4 Replies Latest reply on Mar 6, 2012 7:07 AM by gaohoward

    Latest deadlock in trunk tests

    gaohoward

      Running tests on my local machine, found a deadlock reported in thread dump:

       

      Found one Java-level deadlock:

      =============================

      "Thread-4 (HornetQ-client-global-scheduled-threads-1332022244)":

        waiting to lock monitor 0x000000004143e690 (object 0x00000007d7edd1b0, a java.lang.Object),

        which is held by "Old I/O client worker ([id: 0x4a8a0eef, /127.0.0.1:56193 => localhost/127.0.0.1:5445])"

      "Old I/O client worker ([id: 0x4a8a0eef, /127.0.0.1:56193 => localhost/127.0.0.1:5445])":

        waiting to lock monitor 0x0000000040b780b0 (object 0x00000007d7d642c0, a org.hornetq.core.journal.impl.JournalImpl),

        which is held by "main"

      "main":

        waiting for ownable synchronizer 0x00000007d7d65078, (a java.util.concurrent.locks.ReentrantReadWriteLock$NonfairSync),

        which is held by "Old I/O client worker ([id: 0x4a8a0eef, /127.0.0.1:56193 => localhost/127.0.0.1:5445])"

       

      Java stack information for the threads listed above:

      ===================================================

      "Thread-4 (HornetQ-client-global-scheduled-threads-1332022244)":

          at org.hornetq.core.protocol.core.impl.RemotingConnectionImpl.flush(RemotingConnectionImpl.java:463)

          - waiting to lock <0x00000007d7edd1b0> (a java.lang.Object)

          at org.hornetq.core.client.impl.ClientSessionFactoryImpl$PingRunnable.send(ClientSessionFactoryImpl.java:1680)

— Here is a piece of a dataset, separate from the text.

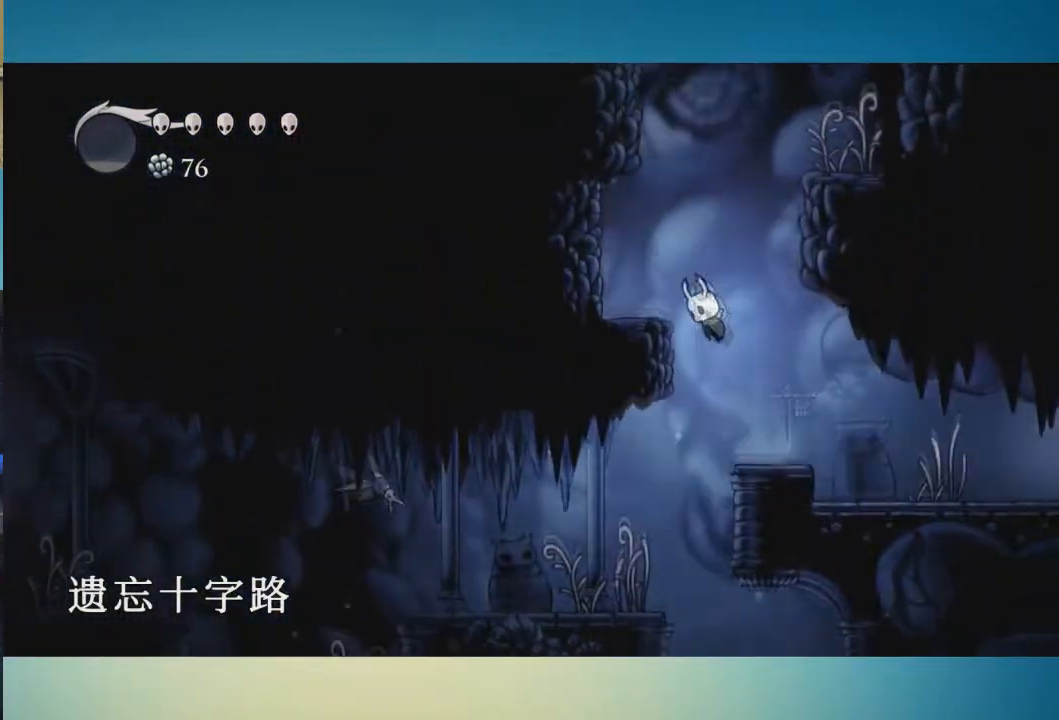
{"buttons": ["A"], "left_stick": "left", "right_stick": "center", "button_events": [[100, "A", "up"], [317, "A", "down"]]}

          at org.hornetq.core.client.impl.ClientSessionFactoryImpl$PingRunnable.run(ClientSessionFactoryImpl.java:1664)

          - locked <0x00000007d7edd308> (a org.hornetq.core.client.impl.ClientSessionFactoryImpl$PingRunnable)

          at org.hornetq.core.client.impl.ClientSessionFactoryImpl$ActualScheduledPinger.run(ClientSessionFactoryImpl.java:1613)

          at java.util.concurrent.Executors$RunnableAdapter.call(Executors.java:441)

          at java.util.concurrent.FutureTask$Sync.innerRunAndReset(FutureTask.java:317)

          at java.util.concurrent.FutureTask.runAndReset(FutureTask.java:150)

          at java.util.concurrent.ScheduledThreadPoolExecutor$ScheduledFutureTask.access$101(ScheduledThreadPoolExecutor.java:98)

          at java.util.concurrent.ScheduledThreadPoolExecutor$ScheduledFutureTask.runPeriodic(ScheduledThreadPoolExecutor.java:180)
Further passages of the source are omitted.